◆ **Task**
Copy out part of the material below word for word, beginning at the line that contains "no jogo do Brasil" and stopping after the line that contains "inclusão social, pela saúde pública de". Include only those lines and both of these end lines.

________________________________________

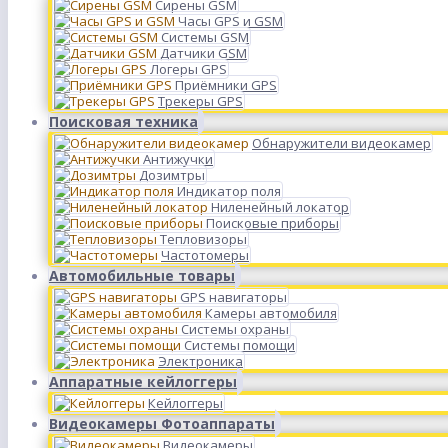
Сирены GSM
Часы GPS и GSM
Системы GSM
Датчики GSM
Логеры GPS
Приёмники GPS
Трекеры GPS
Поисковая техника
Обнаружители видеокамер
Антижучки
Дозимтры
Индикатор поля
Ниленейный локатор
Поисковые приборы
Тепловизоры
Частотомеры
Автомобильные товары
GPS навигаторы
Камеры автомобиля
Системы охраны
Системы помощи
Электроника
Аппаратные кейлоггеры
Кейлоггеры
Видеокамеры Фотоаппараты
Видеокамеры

________________________________________

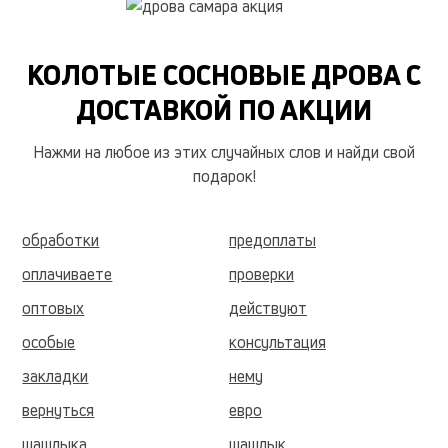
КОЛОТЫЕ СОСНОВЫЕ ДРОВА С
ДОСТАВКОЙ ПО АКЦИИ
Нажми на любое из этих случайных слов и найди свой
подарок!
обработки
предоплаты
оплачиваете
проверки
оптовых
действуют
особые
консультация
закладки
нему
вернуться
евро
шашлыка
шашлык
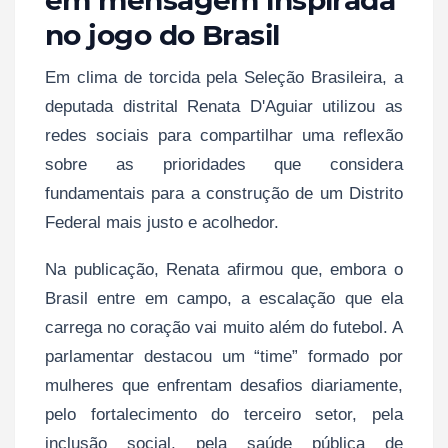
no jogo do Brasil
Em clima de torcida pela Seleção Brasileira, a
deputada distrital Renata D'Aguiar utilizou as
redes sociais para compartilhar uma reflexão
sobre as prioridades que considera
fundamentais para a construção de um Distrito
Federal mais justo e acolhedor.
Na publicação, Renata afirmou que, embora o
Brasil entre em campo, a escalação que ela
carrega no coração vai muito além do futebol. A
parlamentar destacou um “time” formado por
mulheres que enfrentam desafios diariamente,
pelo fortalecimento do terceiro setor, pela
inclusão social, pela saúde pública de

________________________________________

◆ **Completed exercise**
no jogo do Brasil
Em clima de torcida pela Seleção Brasileira, a
deputada distrital Renata D'Aguiar utilizou as
redes sociais para compartilhar uma reflexão
sobre as prioridades que considera
fundamentais para a construção de um Distrito
Federal mais justo e acolhedor.
Na publicação, Renata afirmou que, embora o
Brasil entre em campo, a escalação que ela
carrega no coração vai muito além do futebol. A
parlamentar destacou um “time” formado por
mulheres que enfrentam desafios diariamente,
pelo fortalecimento do terceiro setor, pela
inclusão social, pela saúde pública de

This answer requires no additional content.